For most indigenous Australians the date is a reminder of what led to the destruction of their way of life, their culture and their natural environment. As the late Oodgeroo Nunnacal expressed the losses felt:
We are the shadow-ghosts creeping back as the camp fires burn low.
We are nature and the past, all the old ways
Gone now and scattered.
The scrubs are gone, the hunting and the laughter.
The eagle is gone, the emu and the kangaroo are gone from this place.
The bora ring is gone.
The corroboree is gone.
And we are going.
For many of us Dorothea MacKellar’s patriotic poem, My Country, written out of homesickness while travelling in Europe still resonates, even though many prefer visiting overseas destinations to their own backyard. Mackellar’s poem paints Australia and Australians in an extremely positive light.
The verse below is not the usually quoted one but captures the extremities of our climate.
Core of my heart, my country!
Her pitiless blue sky,
When sick at heart, around us,
We see the cattle die –
But then the grey clouds gather,
And we can bless again
The drumming of an army,
The steady, soaking rain.
On the other hand, AD Hop in his poem Australia insinuates the spiritual poverty of Australia-
And her five cities, like five teeming sores,
Each drains her: a vast parasite robber-state
Where second hand Europeans pullulate
Timidly on the edge of alien shores.
Indigenous poet Jack Davis writes forcibly about what he believes to be the ‘true’ meaning of what people have done to the country with exploitation of natural resources and indiscriminate land use.
You have turned our land into a desolate place.
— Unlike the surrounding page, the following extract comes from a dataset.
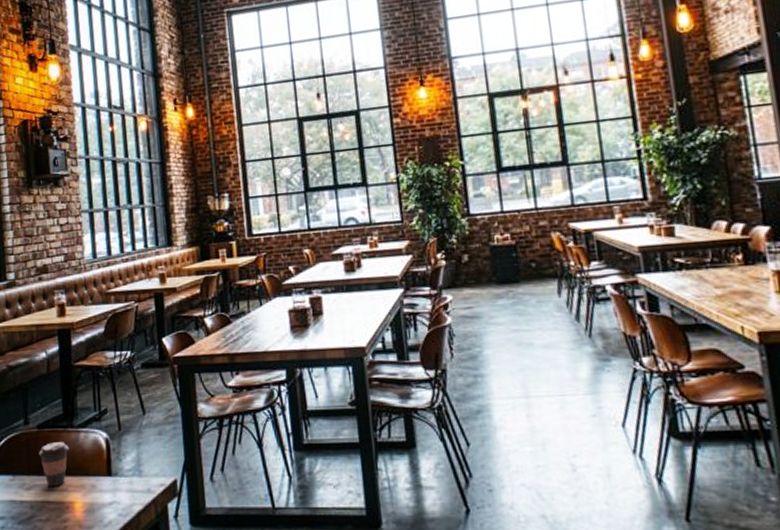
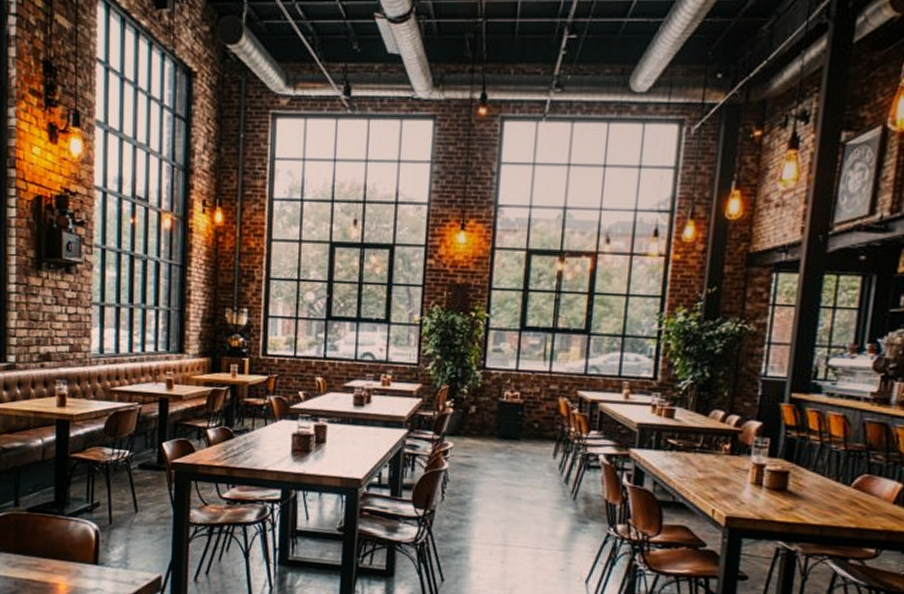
coffee cup: present [39,442,69,487] -> none [27,526,57,568]

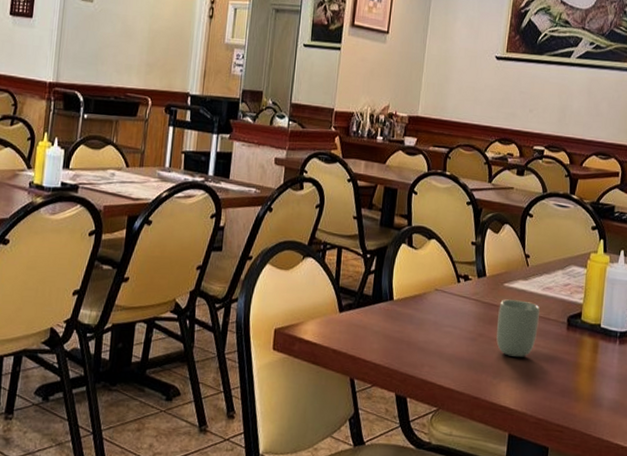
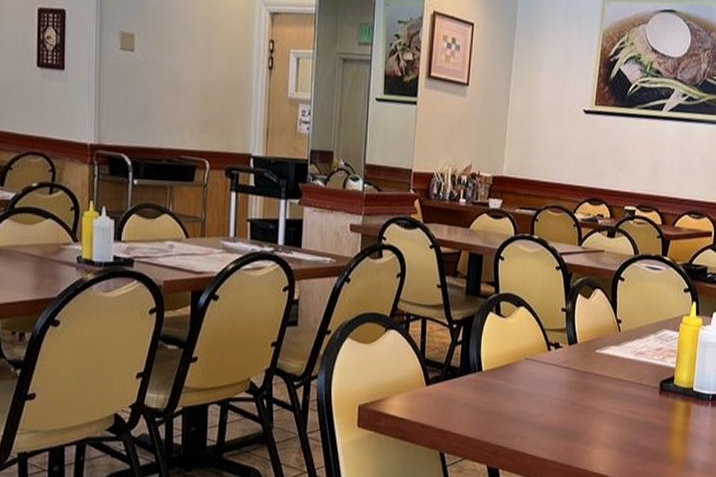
cup: present [496,299,540,358] -> none [588,366,632,425]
We stumble along with a half-white mind.
Where are we?
What are we?
Not a recognized race…
There is desert ahead and desert behind.
There is however a growing awareness that this fragile continent needs to be cared for and that the past has to be acknowledged and owned. So whatever date we eventually settle as our national day we should not ignore the less than proud moments of our history and rather than flag waving and jingoistic utterances we could look at the bountiful land we are all lucky enough to share and call home, and celebrate it in all its contradictory beauty.